== 原文資料 ==
####################

びっくりしましたが、特定秘密保護法のテロリズムの定義を誤解していたのはこの二人だけではなく、まだまだ沢山いそうですね。

村井敏邦(1941-)

>青柳瑞穂
ちょうど『青柳瑞穂の生涯─真贋のあわいに』(新潮社、2000年)を読んでいるところなのですが、骨董に関する薀蓄をちりばめたほのぼの物語かと思ったら、祖父を怜悧なメスで解剖して行く孫娘の手術記録みたいなもので、ちょっと恐ろしい作品ですね。


※筆綾丸さんの下記投稿へのレスです。

ホワイト・ゴッド 2015/12/17(木) 11:25:45
小太郎さん
清水弁護士の迷解説を読むと、本当に司法試験に合格した人なのか、信じられないですね。弁護士資格を返上したほうがいいかもしれません。
四方田氏も、テロルと映画を論じながらテロリスムの定義を誤解しているようでは、話になりません。ボケるにはまだ早すぎます。

http://www.whitegod.net/
犬と言えば、映画『ホワイト・ゴッド』は面白かったです。

https://ja.wikipedia.org/wiki/%E9%9D%92%E6%9F%B3%E7%91%9E%E7%A9%82
青柳いづみこ氏の祖父は青柳瑞穂ですか。ドビュッシー好きは祖父の影響が強いのでしょうね。青柳氏と村上春樹氏の対談が実現すれば面白くなりそうです。

YouTubeはとても便利で、最近はCDを買わなくなりました。

####################

== 作業指示 ==
上の投稿文を読み、次の問いに答えてください。
1. 『青柳瑞穂の生涯─真贋のあわいに』の出版社と刊行年は何ですか。
2. 映画『ホワイト・ゴッド』について、投稿者はどのような感想を述べていますか。
3. 最近CDを買わなくなった理由として、何が便利だと書かれていますか。

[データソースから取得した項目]
####################

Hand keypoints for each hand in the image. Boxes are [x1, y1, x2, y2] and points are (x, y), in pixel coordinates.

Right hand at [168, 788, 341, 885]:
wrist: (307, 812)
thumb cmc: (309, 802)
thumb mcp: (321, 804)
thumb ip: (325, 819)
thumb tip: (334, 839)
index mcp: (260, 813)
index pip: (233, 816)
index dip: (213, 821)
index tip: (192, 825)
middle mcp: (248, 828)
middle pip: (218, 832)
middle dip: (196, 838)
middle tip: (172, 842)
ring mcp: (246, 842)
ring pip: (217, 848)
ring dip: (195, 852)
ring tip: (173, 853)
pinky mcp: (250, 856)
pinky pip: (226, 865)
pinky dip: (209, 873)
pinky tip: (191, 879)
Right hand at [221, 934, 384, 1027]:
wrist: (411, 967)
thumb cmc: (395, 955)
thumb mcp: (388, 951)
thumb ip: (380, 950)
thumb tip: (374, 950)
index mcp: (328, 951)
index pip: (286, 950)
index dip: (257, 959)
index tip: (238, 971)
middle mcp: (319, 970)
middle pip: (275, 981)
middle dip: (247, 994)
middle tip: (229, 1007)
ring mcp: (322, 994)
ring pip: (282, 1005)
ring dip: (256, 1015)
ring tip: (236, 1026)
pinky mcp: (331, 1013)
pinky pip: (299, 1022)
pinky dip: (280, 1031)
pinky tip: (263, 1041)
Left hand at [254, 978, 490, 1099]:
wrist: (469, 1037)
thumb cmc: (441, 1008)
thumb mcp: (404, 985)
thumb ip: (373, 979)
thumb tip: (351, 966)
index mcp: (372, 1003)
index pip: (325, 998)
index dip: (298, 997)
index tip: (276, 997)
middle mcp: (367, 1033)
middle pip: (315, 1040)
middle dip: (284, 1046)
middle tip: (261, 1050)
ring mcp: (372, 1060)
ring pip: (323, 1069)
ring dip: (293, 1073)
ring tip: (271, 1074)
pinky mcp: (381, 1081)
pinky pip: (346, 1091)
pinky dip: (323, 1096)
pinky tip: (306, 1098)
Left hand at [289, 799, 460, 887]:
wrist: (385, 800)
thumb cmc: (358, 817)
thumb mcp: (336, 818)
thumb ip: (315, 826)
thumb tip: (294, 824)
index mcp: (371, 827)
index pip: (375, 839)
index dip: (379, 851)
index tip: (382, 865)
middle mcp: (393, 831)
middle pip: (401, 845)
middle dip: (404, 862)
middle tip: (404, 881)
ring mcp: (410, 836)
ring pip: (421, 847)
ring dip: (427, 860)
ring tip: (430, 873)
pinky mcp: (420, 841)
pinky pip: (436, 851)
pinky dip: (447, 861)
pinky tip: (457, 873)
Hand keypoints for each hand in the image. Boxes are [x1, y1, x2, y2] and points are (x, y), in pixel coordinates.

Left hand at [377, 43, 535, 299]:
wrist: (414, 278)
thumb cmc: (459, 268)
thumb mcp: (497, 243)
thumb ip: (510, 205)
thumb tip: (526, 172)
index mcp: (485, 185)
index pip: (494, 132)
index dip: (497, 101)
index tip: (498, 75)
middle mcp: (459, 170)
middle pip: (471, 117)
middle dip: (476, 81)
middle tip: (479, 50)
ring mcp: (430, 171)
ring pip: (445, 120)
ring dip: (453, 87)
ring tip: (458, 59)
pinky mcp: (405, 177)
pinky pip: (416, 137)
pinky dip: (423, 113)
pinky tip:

####################

== 想定解答 ==
1. 新潮社、2000年です。
2. 面白かったと述べています。
3. YouTubeです。